### Work to complete
Your response should reproduce every line of the entries that contains the word "where".

(Dataset entries)
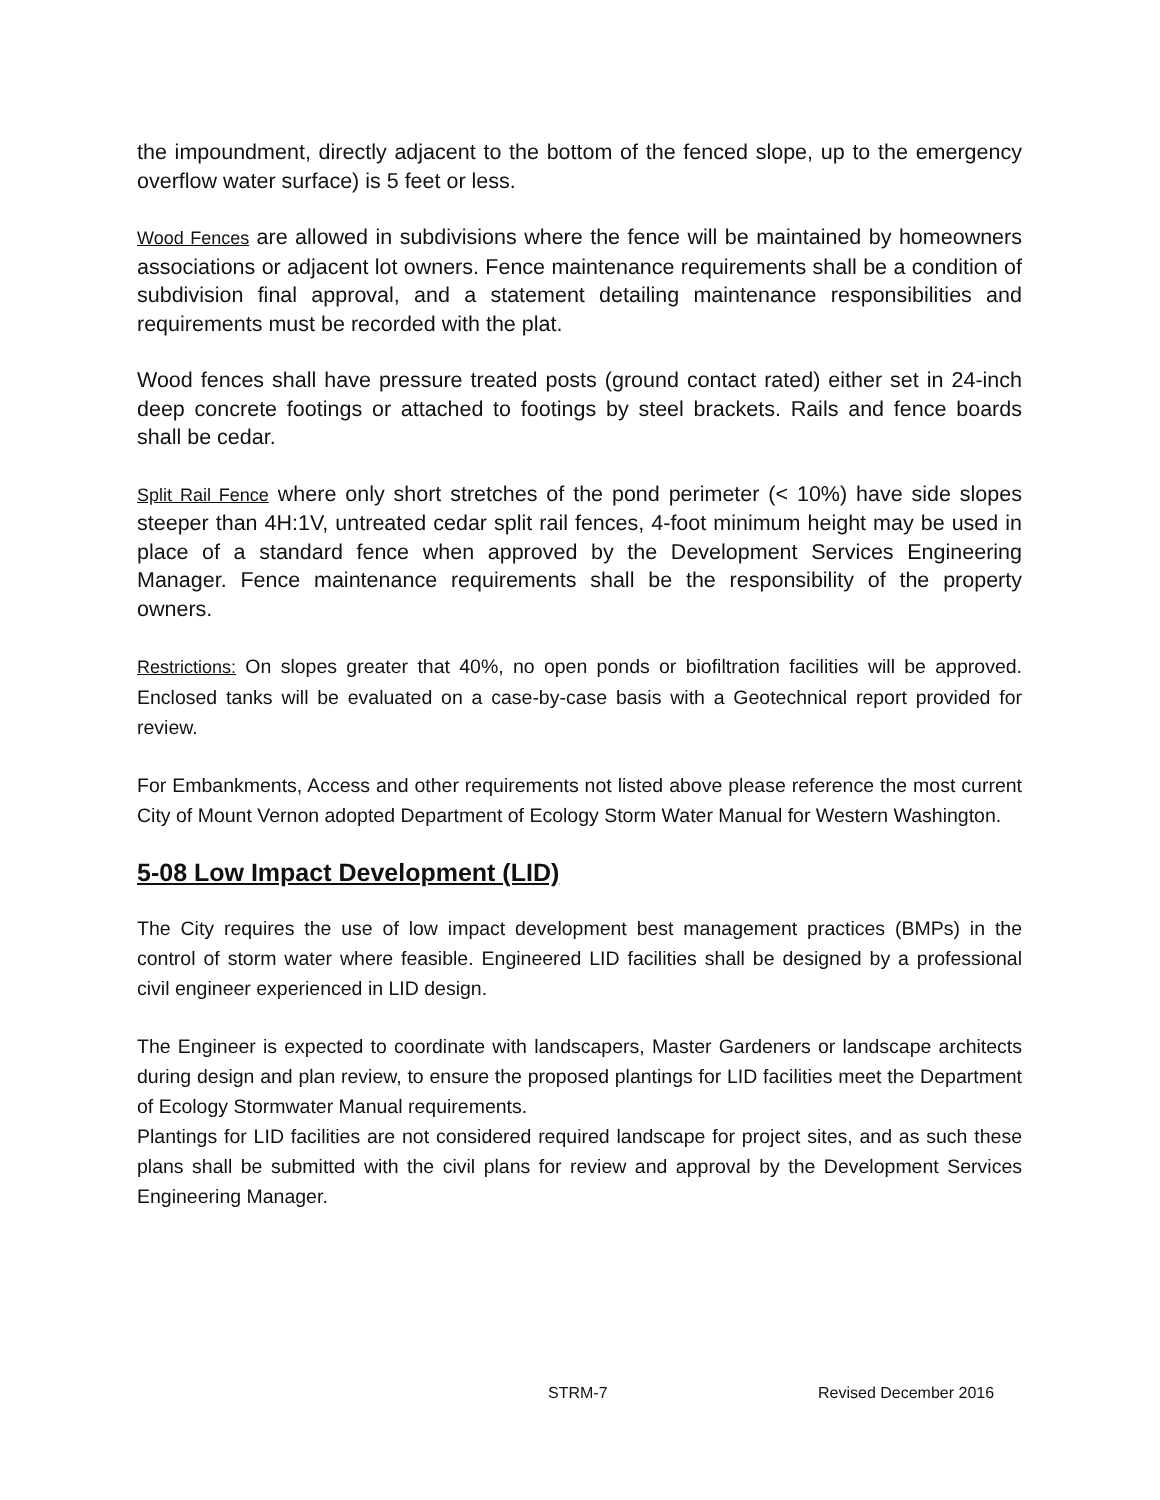the impoundment, directly adjacent to the bottom of the fenced slope, up to the emergency overflow water surface) is 5 feet or less.
Wood Fences are allowed in subdivisions where the fence will be maintained by homeowners associations or adjacent lot owners. Fence maintenance requirements shall be a condition of subdivision final approval, and a statement detailing maintenance responsibilities and requirements must be recorded with the plat.
Wood fences shall have pressure treated posts (ground contact rated) either set in 24-inch deep concrete footings or attached to footings by steel brackets. Rails and fence boards shall be cedar.
Split Rail Fence where only short stretches of the pond perimeter (< 10%) have side slopes steeper than 4H:1V, untreated cedar split rail fences, 4-foot minimum height may be used in place of a standard fence when approved by the Development Services Engineering Manager. Fence maintenance requirements shall be the responsibility of the property owners.
Restrictions: On slopes greater that 40%, no open ponds or biofiltration facilities will be approved. Enclosed tanks will be evaluated on a case-by-case basis with a Geotechnical report provided for review.
For Embankments, Access and other requirements not listed above please reference the most current City of Mount Vernon adopted Department of Ecology Storm Water Manual for Western Washington.
5-08 Low Impact Development (LID)
The City requires the use of low impact development best management practices (BMPs) in the control of storm water where feasible. Engineered LID facilities shall be designed by a professional civil engineer experienced in LID design.
The Engineer is expected to coordinate with landscapers, Master Gardeners or landscape architects during design and plan review, to ensure the proposed plantings for LID facilities meet the Department of Ecology Stormwater Manual requirements.
Plantings for LID facilities are not considered required landscape for project sites, and as such these plans shall be submitted with the civil plans for review and approval by the Development Services Engineering Manager.
STRM-7 Revised December 2016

### Answer to this exercise
Wood Fences are allowed in subdivisions where the fence will be maintained by homeowners associations or adjacent lot owners. Fence maintenance requirements shall be a condition of subdivision final approval, and a statement detailing maintenance responsibilities and requirements must be recorded with the plat.
Split Rail Fence where only short stretches of the pond perimeter (< 10%) have side slopes steeper than 4H:1V, untreated cedar split rail fences, 4-foot minimum height may be used in place of a standard fence when approved by the Development Services Engineering Manager. Fence maintenance requirements shall be the responsibility of the property owners.
The City requires the use of low impact development best management practices (BMPs) in the control of storm water where feasible. Engineered LID facilities shall be designed by a professional civil engineer experienced in LID design.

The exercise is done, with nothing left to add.